**SUPPLIED DATA:**
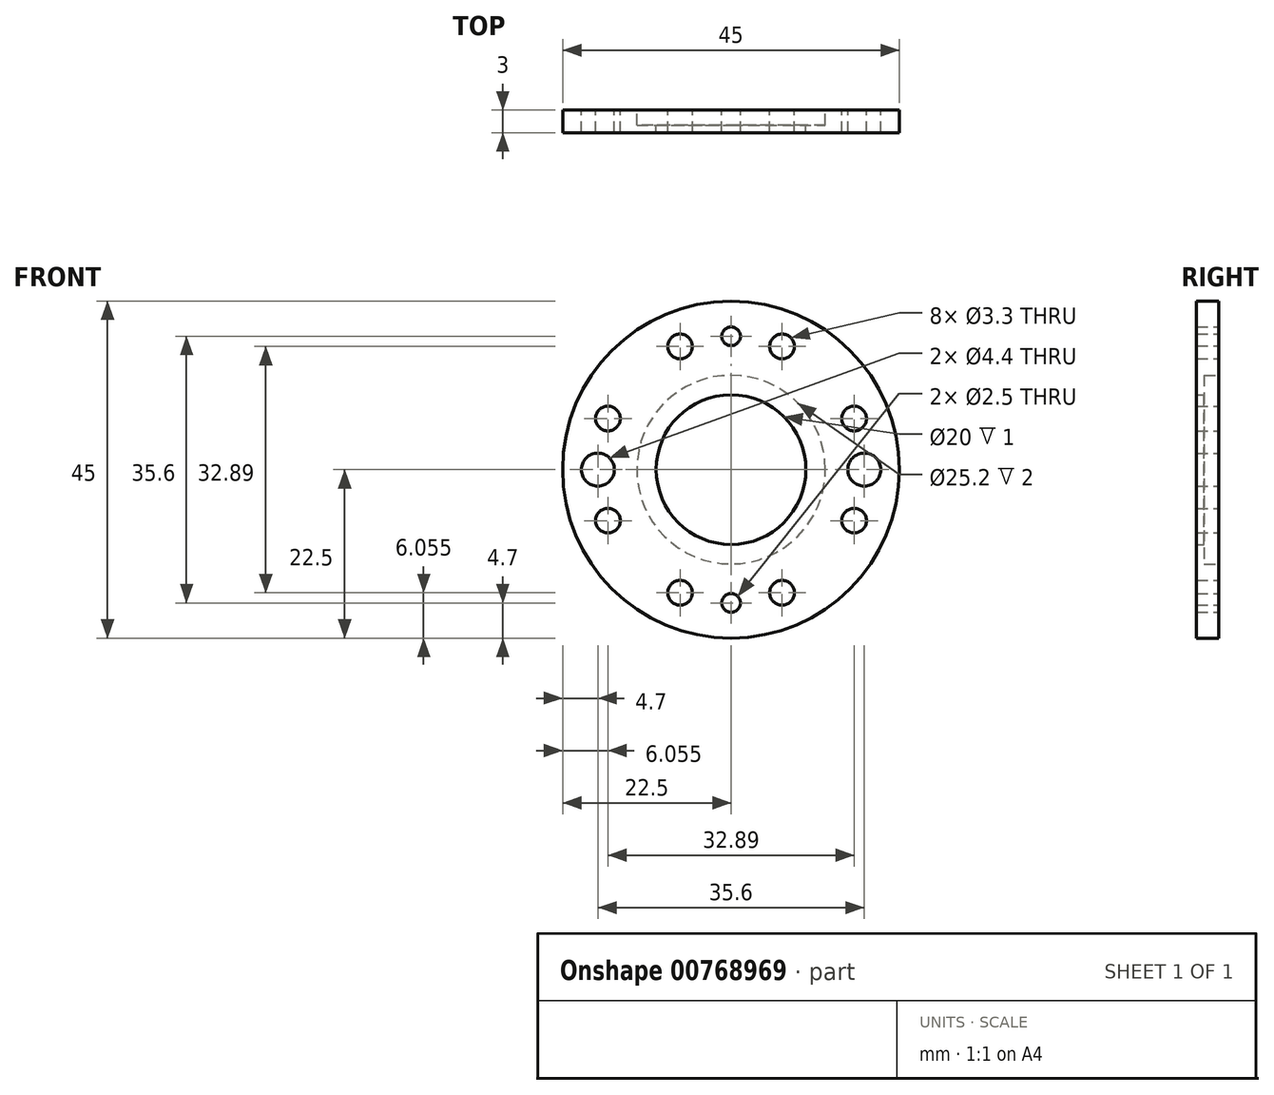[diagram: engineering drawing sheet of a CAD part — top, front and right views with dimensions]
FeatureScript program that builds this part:
annotation { "Feature Type Name" : "Feature", "Feature Type Description" : "" }
export const myFeature = defineFeature(function(context is Context, id is Id, definition is map)
    precondition{}
    {
        {
            var Q0;
            Q0=qCreatedBy(makeId("Front.planeOp"),FACE);
            var sketch = newSketch(context, id + "F0", { "sketchPlane" : qUnion([Q0])});
            skCircle(sketch, "E0", {"center": v(0, 0) * mm, "radius": 22.5 * mm});
            skCircle(sketch, "E1", {"center": v(0, 0) * mm, "radius": 10 * mm});
            skCircle(sketch, "E2", {"center": v(0, 0) * mm, "radius": 17.8 * mm, "construction": true});
            skLineSegment(sketch, "E3", {"start": v(0, 0) * mm, "end": v(-32.16, 13.32) * mm, "construction": true});
            skPoint(sketch, "E4", {"position": v(-16.45, 6.81) * mm});
            skPoint(sketch, "E5.1.0", {"position": v(-16.45, -6.81) * mm});
            skPoint(sketch, "E5.2.0", {"position": v(-6.81, -16.45) * mm});
            skPoint(sketch, "E5.3.0", {"position": v(6.81, -16.45) * mm});
            skPoint(sketch, "E5.4.0", {"position": v(16.45, -6.81) * mm});
            skPoint(sketch, "E5.5.0", {"position": v(16.45, 6.81) * mm});
            skPoint(sketch, "E5.6.0", {"position": v(6.81, 16.45) * mm});
            skPoint(sketch, "E5.7.0", {"position": v(-6.81, 16.45) * mm});
            skPoint(sketch, "E6", {"position": v(-17.8, 0) * mm});
            skPoint(sketch, "E7", {"position": v(17.8, 0) * mm});
            skPoint(sketch, "E8", {"position": v(0, 17.8) * mm});
            skPoint(sketch, "E9", {"position": v(0, -17.8) * mm});
            skSolve(sketch);
        }
        {
            var Q0;
            Q0=makeQuery(id+"F0.imprint","IMPRINT",FACE,{"disambiguationData":[TD([[makeQuery(id+"F0.imprint","IMPRINT",EDGE,{"derivedFrom":sQuery(id+"F0.wireOp",EDGE,"E0")}),1.0]])]});
            extrude(context, id + "F1", {"entities" : qUnion([Q0]), "depth" : 3 * mm, "offsetDistance" : 25 * mm});
        }
        {
            var Q0;
            Q0=sQuery(id+"F0.wireOp",VERTEX,"E4");
            var Q1;
            Q1=sQuery(id+"F0.wireOp",VERTEX,"E5.7.0");
            var Q2;
            Q2=sQuery(id+"F0.wireOp",VERTEX,"E5.6.0");
            var Q3;
            Q3=sQuery(id+"F0.wireOp",VERTEX,"E5.5.0");
            var Q4;
            Q4=sQuery(id+"F0.wireOp",VERTEX,"E5.4.0");
            var Q5;
            Q5=sQuery(id+"F0.wireOp",VERTEX,"E5.3.0");
            var Q6;
            Q6=sQuery(id+"F0.wireOp",VERTEX,"E5.2.0");
            var Q7;
            Q7=sQuery(id+"F0.wireOp",VERTEX,"E5.1.0");
            var Q8;
            Q8=makeQuery(id+"F1.opExtrude","SWEPT_BODY",BODY,{"disambiguationData":[OSD([sQuery(id+"F0.wireOp",EDGE,"E0"),sQuery(id+"F0.wireOp",EDGE,"E1")])]});
            hole(context, id + "F2", {"style" : HoleStyle.SIMPLE, "endStyle" : HoleEndStyle.THROUGH, "oppositeDirection" : true, "standardTappedOrClearance" : lookupTablePath({ "standard" : "ISO", "fit" : "Normal", "size" : "M3", "type" : "Clearance" }), "standardBlindInLast" : lookupTablePath({ "fit" : "Standard", "standard" : "ISO", "size" : "M3", "type" : "Clearance" }), "holeDiameter" : 3.3 * mm, "majorDiameter" : 5 * mm, "isTappedThrough" : true, "tappedDepth" : 12 * mm, "tapClearance" : 3, "locations" : qUnion([Q0, Q1, Q2, Q3, Q4, Q5, Q6, Q7]), "scope" : qUnion([Q8])});
        }
        {
            var Q0;
            Q0=sQuery(id+"F0.wireOp",VERTEX,"E6");
            var Q1;
            Q1=sQuery(id+"F0.wireOp",VERTEX,"E7");
            var Q2;
            Q2=makeQuery(id+"F1.opExtrude","SWEPT_BODY",BODY,{"disambiguationData":[OSD([sQuery(id+"F0.wireOp",EDGE,"E0"),sQuery(id+"F0.wireOp",EDGE,"E1")])]});
            hole(context, id + "F3", {"style" : HoleStyle.SIMPLE, "endStyle" : HoleEndStyle.THROUGH, "oppositeDirection" : true, "standardTappedOrClearance" : lookupTablePath({ "standard" : "ISO", "fit" : "Normal", "size" : "M4", "type" : "Clearance" }), "standardBlindInLast" : lookupTablePath({ "fit" : "Standard", "standard" : "ISO", "size" : "M4", "type" : "Clearance" }), "holeDiameter" : 4.4 * mm, "majorDiameter" : 3 * mm, "isTappedThrough" : true, "tappedDepth" : 12 * mm, "tapClearance" : 3, "locations" : qUnion([Q0, Q1]), "scope" : qUnion([Q2])});
        }
        {
            var Q0;
            Q0=makeQuery(id+"F1.opExtrude","CAP_FACE",FACE,{"disambiguationData":[OSD([sQuery(id+"F0.wireOp",EDGE,"E0"),sQuery(id+"F0.wireOp",EDGE,"E1")])],"isStart":true});
            var sketch = newSketch(context, id + "F4", { "sketchPlane" : qUnion([Q0])});
            skCircle(sketch, "E10", {"center": v(0, 0) * mm, "radius": 12.6 * mm});
            skSolve(sketch);
        }
        {
            var Q0;
            Q0=makeQuery(id+"F4.imprint","IMPRINT",FACE,{"disambiguationData":[TD([[makeQuery(id+"F4.imprint","IMPRINT",EDGE,{"derivedFrom":sQuery(id+"F4.wireOp",EDGE,"E10")}),1.0]])]});
            extrude(context, id + "F5", {"entities" : qUnion([Q0]), "operationType" : NewBodyOperationType.REMOVE, "oppositeDirection" : true, "depth" : 2 * mm, "offsetDistance" : 25 * mm});
        }
        {
            var Q0;
            Q0=sQuery(id+"F0.wireOp",VERTEX,"E8");
            var Q1;
            Q1=sQuery(id+"F0.wireOp",VERTEX,"E9");
            var Q2;
            Q2=makeQuery(id+"F1.opExtrude","SWEPT_BODY",BODY,{"disambiguationData":[OSD([sQuery(id+"F0.wireOp",EDGE,"E0"),sQuery(id+"F0.wireOp",EDGE,"E1")])]});
            hole(context, id + "F6", {"style" : HoleStyle.SIMPLE, "endStyle" : HoleEndStyle.THROUGH, "oppositeDirection" : true, "standardTappedOrClearance" : lookupTablePath({ "standard" : "ISO", "engagement" : "75%", "pitch" : "0.5 mm", "size" : "M3", "type" : "Tapped" }), "standardBlindInLast" : lookupTablePath({ "standard" : "ISO", "engagement" : "75%", "pitch" : "0.5 mm", "size" : "M3", "type" : "Tapped" }), "holeDiameter" : 2.5 * mm, "majorDiameter" : 3 * mm, "showTappedDepth" : true, "isTappedThrough" : true, "tappedDepth" : 12 * mm, "tapClearance" : 3, "locations" : qUnion([Q0, Q1]), "scope" : qUnion([Q2])});
        }
    });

**SET PROBLEM:** Turn the lines above into a numbered list, skipping any blank lines and leaving the pictures out.

**SOLVED EXERCISE:**
1. [diagram: engineering drawing sheet of a CAD part — top, front and right views with dimensions]
2. FeatureScript program that builds this part:
3. annotation { "Feature Type Name" : "Feature", "Feature Type Description" : "" }
4. export const myFeature = defineFeature(function(context is Context, id is Id, definition is map)
5.     precondition{}
6.     {
7.         {
8.             var Q0;
9.             Q0=qCreatedBy(makeId("Front.planeOp"),FACE);
10.             var sketch = newSketch(context, id + "F0", { "sketchPlane" : qUnion([Q0])});
11.             skCircle(sketch, "E0", {"center": v(0, 0) * mm, "radius": 22.5 * mm});
12.             skCircle(sketch, "E1", {"center": v(0, 0) * mm, "radius": 10 * mm});
13.             skCircle(sketch, "E2", {"center": v(0, 0) * mm, "radius": 17.8 * mm, "construction": true});
14.             skLineSegment(sketch, "E3", {"start": v(0, 0) * mm, "end": v(-32.16, 13.32) * mm, "construction": true});
15.             skPoint(sketch, "E4", {"position": v(-16.45, 6.81) * mm});
16.             skPoint(sketch, "E5.1.0", {"position": v(-16.45, -6.81) * mm});
17.             skPoint(sketch, "E5.2.0", {"position": v(-6.81, -16.45) * mm});
18.             skPoint(sketch, "E5.3.0", {"position": v(6.81, -16.45) * mm});
19.             skPoint(sketch, "E5.4.0", {"position": v(16.45, -6.81) * mm});
20.             skPoint(sketch, "E5.5.0", {"position": v(16.45, 6.81) * mm});
21.             skPoint(sketch, "E5.6.0", {"position": v(6.81, 16.45) * mm});
22.             skPoint(sketch, "E5.7.0", {"position": v(-6.81, 16.45) * mm});
23.             skPoint(sketch, "E6", {"position": v(-17.8, 0) * mm});
24.             skPoint(sketch, "E7", {"position": v(17.8, 0) * mm});
25.             skPoint(sketch, "E8", {"position": v(0, 17.8) * mm});
26.             skPoint(sketch, "E9", {"position": v(0, -17.8) * mm});
27.             skSolve(sketch);
28.         }
29.         {
30.             var Q0;
31.             Q0=makeQuery(id+"F0.imprint","IMPRINT",FACE,{"disambiguationData":[TD([[makeQuery(id+"F0.imprint","IMPRINT",EDGE,{"derivedFrom":sQuery(id+"F0.wireOp",EDGE,"E0")}),1.0]])]});
32.             extrude(context, id + "F1", {"entities" : qUnion([Q0]), "depth" : 3 * mm, "offsetDistance" : 25 * mm});
33.         }
34.         {
35.             var Q0;
36.             Q0=sQuery(id+"F0.wireOp",VERTEX,"E4");
37.             var Q1;
38.             Q1=sQuery(id+"F0.wireOp",VERTEX,"E5.7.0");
39.             var Q2;
40.             Q2=sQuery(id+"F0.wireOp",VERTEX,"E5.6.0");
41.             var Q3;
42.             Q3=sQuery(id+"F0.wireOp",VERTEX,"E5.5.0");
43.             var Q4;
44.             Q4=sQuery(id+"F0.wireOp",VERTEX,"E5.4.0");
45.             var Q5;
46.             Q5=sQuery(id+"F0.wireOp",VERTEX,"E5.3.0");
47.             var Q6;
48.             Q6=sQuery(id+"F0.wireOp",VERTEX,"E5.2.0");
49.             var Q7;
50.             Q7=sQuery(id+"F0.wireOp",VERTEX,"E5.1.0");
51.             var Q8;
52.             Q8=makeQuery(id+"F1.opExtrude","SWEPT_BODY",BODY,{"disambiguationData":[OSD([sQuery(id+"F0.wireOp",EDGE,"E0"),sQuery(id+"F0.wireOp",EDGE,"E1")])]});
53.             hole(context, id + "F2", {"style" : HoleStyle.SIMPLE, "endStyle" : HoleEndStyle.THROUGH, "oppositeDirection" : true, "standardTappedOrClearance" : lookupTablePath({ "standard" : "ISO", "fit" : "Normal", "size" : "M3", "type" : "Clearance" }), "standardBlindInLast" : lookupTablePath({ "fit" : "Standard", "standard" : "ISO", "size" : "M3", "type" : "Clearance" }), "holeDiameter" : 3.3 * mm, "majorDiameter" : 5 * mm, "isTappedThrough" : true, "tappedDepth" : 12 * mm, "tapClearance" : 3, "locations" : qUnion([Q0, Q1, Q2, Q3, Q4, Q5, Q6, Q7]), "scope" : qUnion([Q8])});
54.         }
55.         {
56.             var Q0;
57.             Q0=sQuery(id+"F0.wireOp",VERTEX,"E6");
58.             var Q1;
59.             Q1=sQuery(id+"F0.wireOp",VERTEX,"E7");
60.             var Q2;
61.             Q2=makeQuery(id+"F1.opExtrude","SWEPT_BODY",BODY,{"disambiguationData":[OSD([sQuery(id+"F0.wireOp",EDGE,"E0"),sQuery(id+"F0.wireOp",EDGE,"E1")])]});
62.             hole(context, id + "F3", {"style" : HoleStyle.SIMPLE, "endStyle" : HoleEndStyle.THROUGH, "oppositeDirection" : true, "standardTappedOrClearance" : lookupTablePath({ "standard" : "ISO", "fit" : "Normal", "size" : "M4", "type" : "Clearance" }), "standardBlindInLast" : lookupTablePath({ "fit" : "Standard", "standard" : "ISO", "size" : "M4", "type" : "Clearance" }), "holeDiameter" : 4.4 * mm, "majorDiameter" : 3 * mm, "isTappedThrough" : true, "tappedDepth" : 12 * mm, "tapClearance" : 3, "locations" : qUnion([Q0, Q1]), "scope" : qUnion([Q2])});
63.         }
64.         {
65.             var Q0;
66.             Q0=makeQuery(id+"F1.opExtrude","CAP_FACE",FACE,{"disambiguationData":[OSD([sQuery(id+"F0.wireOp",EDGE,"E0"),sQuery(id+"F0.wireOp",EDGE,"E1")])],"isStart":true});
67.             var sketch = newSketch(context, id + "F4", { "sketchPlane" : qUnion([Q0])});
68.             skCircle(sketch, "E10", {"center": v(0, 0) * mm, "radius": 12.6 * mm});
69.             skSolve(sketch);
70.         }
71.         {
72.             var Q0;
73.             Q0=makeQuery(id+"F4.imprint","IMPRINT",FACE,{"disambiguationData":[TD([[makeQuery(id+"F4.imprint","IMPRINT",EDGE,{"derivedFrom":sQuery(id+"F4.wireOp",EDGE,"E10")}),1.0]])]});
74.             extrude(context, id + "F5", {"entities" : qUnion([Q0]), "operationType" : NewBodyOperationType.REMOVE, "oppositeDirection" : true, "depth" : 2 * mm, "offsetDistance" : 25 * mm});
75.         }
76.         {
77.             var Q0;
78.             Q0=sQuery(id+"F0.wireOp",VERTEX,"E8");
79.             var Q1;
80.             Q1=sQuery(id+"F0.wireOp",VERTEX,"E9");
81.             var Q2;
82.             Q2=makeQuery(id+"F1.opExtrude","SWEPT_BODY",BODY,{"disambiguationData":[OSD([sQuery(id+"F0.wireOp",EDGE,"E0"),sQuery(id+"F0.wireOp",EDGE,"E1")])]});
83.             hole(context, id + "F6", {"style" : HoleStyle.SIMPLE, "endStyle" : HoleEndStyle.THROUGH, "oppositeDirection" : true, "standardTappedOrClearance" : lookupTablePath({ "standard" : "ISO", "engagement" : "75%", "pitch" : "0.5 mm", "size" : "M3", "type" : "Tapped" }), "standardBlindInLast" : lookupTablePath({ "standard" : "ISO", "engagement" : "75%", "pitch" : "0.5 mm", "size" : "M3", "type" : "Tapped" }), "holeDiameter" : 2.5 * mm, "majorDiameter" : 3 * mm, "showTappedDepth" : true, "isTappedThrough" : true, "tappedDepth" : 12 * mm, "tapClearance" : 3, "locations" : qUnion([Q0, Q1]), "scope" : qUnion([Q2])});
84.         }
85.     });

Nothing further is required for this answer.